■ TASK ITEM A
Please write out, word for word, the part of the passage on rural Kansas schools that opens with the words containing "The LPA report" and closes with "it mean academically?".
■ TASK ITEM B
According to the passage on rural Kansas schools, how many waivers did the State Board of Education approve last November for teachers teaching out-of-field?

Small class sizes and a sense of community help offset some deficiencies. But any teacher will tell you that teaching a different course each period is exhausting. Teaching such a wide spectrum stretches them beyond their expertise.

The tax shortfall has made this situation worse. When a teacher retires in a small school, the district cannot afford to fill that assignment. As a result, teachers in other fields must reach across to cover the class. The State Board of Education approved 277 waivers for teachers teaching out-of-field last November. A substantial portion of them were in rural schools. Medium and large schools can make class sizes bigger and move from six to five middle school science teachers. Smaller Kansas schools cannot.

The LPA report on consolidation poses two scenarios: one that would merge 56 USDs into 28 and a second that would merge USDs with fewer than 1,600 K–12 students (242 USDs merged into 100 USDs) for a total of 152 Kansas USDs. They calculated the economics. But what does it mean academically?

■ RAW DATA
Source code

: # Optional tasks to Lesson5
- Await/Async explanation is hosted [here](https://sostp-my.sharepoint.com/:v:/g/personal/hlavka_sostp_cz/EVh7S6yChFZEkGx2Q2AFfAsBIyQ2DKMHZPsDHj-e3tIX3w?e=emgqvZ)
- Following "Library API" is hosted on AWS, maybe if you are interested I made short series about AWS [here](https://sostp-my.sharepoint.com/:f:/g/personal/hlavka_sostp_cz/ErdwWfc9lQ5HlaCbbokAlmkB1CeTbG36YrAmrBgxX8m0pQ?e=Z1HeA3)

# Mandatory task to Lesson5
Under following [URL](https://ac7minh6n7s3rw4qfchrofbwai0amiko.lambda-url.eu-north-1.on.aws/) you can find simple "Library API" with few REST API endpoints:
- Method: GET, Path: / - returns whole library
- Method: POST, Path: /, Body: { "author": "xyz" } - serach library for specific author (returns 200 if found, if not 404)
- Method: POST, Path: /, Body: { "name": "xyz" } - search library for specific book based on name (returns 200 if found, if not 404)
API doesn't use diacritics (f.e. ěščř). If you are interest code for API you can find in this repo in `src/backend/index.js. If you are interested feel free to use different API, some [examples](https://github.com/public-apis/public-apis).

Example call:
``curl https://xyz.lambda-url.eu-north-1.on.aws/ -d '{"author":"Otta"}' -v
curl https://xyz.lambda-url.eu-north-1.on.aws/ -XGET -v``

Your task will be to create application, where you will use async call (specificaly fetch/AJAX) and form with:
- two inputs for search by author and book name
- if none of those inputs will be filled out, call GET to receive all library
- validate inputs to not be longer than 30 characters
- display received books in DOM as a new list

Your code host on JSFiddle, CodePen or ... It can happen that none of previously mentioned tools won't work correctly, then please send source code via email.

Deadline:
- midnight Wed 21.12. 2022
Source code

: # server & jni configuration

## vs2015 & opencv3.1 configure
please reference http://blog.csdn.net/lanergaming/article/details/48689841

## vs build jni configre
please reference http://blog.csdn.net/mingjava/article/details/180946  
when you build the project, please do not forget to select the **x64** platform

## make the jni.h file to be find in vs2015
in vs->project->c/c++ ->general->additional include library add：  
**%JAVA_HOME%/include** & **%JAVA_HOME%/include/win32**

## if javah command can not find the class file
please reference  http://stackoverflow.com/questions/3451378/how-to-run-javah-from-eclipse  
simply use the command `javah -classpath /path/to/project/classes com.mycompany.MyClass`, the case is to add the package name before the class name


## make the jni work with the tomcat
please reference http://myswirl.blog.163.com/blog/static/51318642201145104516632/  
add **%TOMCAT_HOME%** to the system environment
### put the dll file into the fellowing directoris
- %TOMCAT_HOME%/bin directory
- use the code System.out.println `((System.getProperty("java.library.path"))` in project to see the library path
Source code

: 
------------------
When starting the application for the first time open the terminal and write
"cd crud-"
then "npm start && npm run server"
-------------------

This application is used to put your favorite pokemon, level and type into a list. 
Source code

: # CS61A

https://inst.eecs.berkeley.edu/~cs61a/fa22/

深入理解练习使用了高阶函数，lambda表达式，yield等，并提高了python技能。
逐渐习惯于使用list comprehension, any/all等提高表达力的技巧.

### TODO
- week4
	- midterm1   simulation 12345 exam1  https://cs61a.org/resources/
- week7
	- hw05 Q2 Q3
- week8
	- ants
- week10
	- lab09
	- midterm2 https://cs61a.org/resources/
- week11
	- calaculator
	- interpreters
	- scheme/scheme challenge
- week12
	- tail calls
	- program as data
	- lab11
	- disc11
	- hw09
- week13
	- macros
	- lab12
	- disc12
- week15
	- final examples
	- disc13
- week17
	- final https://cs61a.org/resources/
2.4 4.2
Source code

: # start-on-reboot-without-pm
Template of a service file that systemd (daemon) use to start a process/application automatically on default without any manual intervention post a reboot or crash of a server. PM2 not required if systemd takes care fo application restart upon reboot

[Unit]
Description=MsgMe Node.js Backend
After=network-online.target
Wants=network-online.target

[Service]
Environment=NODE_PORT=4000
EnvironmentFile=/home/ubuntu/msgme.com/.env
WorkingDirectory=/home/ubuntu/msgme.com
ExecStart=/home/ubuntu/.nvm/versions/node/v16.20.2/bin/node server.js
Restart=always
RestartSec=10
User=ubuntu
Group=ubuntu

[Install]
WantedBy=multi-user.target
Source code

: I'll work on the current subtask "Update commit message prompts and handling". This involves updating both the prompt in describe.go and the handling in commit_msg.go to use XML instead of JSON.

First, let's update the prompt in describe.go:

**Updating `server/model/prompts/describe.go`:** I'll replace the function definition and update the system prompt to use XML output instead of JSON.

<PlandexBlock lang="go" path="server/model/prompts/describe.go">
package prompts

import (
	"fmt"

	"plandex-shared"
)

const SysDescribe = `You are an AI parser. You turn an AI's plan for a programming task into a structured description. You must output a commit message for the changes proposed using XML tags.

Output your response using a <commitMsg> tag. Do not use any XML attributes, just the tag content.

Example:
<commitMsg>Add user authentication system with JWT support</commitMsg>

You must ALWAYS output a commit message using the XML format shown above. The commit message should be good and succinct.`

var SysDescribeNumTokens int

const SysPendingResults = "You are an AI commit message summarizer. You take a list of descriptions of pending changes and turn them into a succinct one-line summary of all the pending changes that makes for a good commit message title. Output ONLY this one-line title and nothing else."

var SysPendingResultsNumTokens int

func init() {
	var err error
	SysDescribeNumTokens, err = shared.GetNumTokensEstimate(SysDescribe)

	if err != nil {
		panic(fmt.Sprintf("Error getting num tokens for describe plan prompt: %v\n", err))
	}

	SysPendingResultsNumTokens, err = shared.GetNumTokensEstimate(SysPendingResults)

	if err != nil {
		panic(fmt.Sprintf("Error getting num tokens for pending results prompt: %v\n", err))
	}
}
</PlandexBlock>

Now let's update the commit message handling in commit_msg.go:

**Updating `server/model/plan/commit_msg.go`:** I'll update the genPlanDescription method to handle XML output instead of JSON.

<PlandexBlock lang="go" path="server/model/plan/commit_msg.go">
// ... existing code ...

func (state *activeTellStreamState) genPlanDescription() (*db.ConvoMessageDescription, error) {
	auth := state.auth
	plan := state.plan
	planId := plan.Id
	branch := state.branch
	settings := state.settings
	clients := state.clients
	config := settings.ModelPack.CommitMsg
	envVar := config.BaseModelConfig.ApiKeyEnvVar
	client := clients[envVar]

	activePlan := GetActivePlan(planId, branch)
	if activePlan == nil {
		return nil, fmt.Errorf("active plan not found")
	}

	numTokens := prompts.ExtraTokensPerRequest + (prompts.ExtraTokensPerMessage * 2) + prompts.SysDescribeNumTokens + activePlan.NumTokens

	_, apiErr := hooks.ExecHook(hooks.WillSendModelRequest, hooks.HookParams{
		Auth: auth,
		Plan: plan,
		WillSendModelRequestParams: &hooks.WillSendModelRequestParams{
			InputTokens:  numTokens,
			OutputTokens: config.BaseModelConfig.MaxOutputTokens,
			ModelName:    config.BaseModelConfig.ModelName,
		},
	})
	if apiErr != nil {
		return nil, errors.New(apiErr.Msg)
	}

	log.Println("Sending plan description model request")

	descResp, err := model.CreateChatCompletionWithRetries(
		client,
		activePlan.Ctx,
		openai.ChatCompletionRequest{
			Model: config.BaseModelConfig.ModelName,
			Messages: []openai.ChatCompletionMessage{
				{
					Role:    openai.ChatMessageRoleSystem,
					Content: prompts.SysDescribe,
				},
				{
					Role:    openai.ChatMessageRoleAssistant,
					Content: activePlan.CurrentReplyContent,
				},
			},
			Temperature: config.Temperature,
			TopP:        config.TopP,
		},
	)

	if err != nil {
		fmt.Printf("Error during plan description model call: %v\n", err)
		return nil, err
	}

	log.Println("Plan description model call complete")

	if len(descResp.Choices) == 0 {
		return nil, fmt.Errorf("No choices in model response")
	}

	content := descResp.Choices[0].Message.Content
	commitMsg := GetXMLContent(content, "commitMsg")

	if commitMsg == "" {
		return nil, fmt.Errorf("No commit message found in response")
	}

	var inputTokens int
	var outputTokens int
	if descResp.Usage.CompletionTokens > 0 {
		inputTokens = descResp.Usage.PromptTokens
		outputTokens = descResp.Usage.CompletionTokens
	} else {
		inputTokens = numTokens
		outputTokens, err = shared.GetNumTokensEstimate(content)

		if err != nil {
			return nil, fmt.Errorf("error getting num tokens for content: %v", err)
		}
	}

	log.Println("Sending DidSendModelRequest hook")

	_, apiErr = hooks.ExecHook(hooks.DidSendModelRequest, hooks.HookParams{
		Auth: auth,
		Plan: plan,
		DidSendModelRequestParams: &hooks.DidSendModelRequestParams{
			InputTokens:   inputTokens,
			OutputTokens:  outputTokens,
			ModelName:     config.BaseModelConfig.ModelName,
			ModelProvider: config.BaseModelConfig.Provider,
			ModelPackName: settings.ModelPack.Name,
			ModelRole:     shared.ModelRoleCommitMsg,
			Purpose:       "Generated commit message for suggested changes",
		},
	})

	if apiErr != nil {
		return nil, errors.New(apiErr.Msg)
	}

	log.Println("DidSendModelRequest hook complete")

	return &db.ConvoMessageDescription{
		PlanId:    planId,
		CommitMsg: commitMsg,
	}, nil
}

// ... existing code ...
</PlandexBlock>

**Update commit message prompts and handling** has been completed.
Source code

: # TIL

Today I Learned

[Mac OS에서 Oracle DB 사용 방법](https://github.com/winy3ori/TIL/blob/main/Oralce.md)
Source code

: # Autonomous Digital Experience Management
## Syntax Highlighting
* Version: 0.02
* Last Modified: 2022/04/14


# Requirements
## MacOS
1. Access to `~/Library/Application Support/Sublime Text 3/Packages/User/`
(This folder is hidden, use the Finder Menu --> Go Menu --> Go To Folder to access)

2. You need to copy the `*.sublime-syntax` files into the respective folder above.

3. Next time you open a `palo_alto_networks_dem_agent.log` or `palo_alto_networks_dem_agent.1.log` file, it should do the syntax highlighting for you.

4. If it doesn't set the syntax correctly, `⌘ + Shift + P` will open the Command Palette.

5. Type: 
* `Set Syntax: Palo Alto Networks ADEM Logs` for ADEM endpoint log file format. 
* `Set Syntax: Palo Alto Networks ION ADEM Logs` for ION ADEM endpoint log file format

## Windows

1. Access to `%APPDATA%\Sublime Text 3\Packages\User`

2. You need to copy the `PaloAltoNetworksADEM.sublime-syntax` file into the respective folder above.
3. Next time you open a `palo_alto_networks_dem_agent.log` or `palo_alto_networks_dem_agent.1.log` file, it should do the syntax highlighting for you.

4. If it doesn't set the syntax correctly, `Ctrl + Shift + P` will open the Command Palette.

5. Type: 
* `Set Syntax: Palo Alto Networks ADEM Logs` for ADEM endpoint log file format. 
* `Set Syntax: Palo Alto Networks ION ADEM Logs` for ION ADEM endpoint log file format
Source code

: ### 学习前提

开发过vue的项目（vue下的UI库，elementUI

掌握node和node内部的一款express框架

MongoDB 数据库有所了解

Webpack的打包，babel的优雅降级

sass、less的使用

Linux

■ EXPECTED ANSWER A
The LPA report on consolidation poses two scenarios: one that would merge 56 USDs into 28 and a second that would merge USDs with fewer than 1,600 K–12 students (242 USDs merged into 100 USDs) for a total of 152 Kansas USDs. They calculated the economics. But what does it mean academically?

■ EXPECTED ANSWER B
277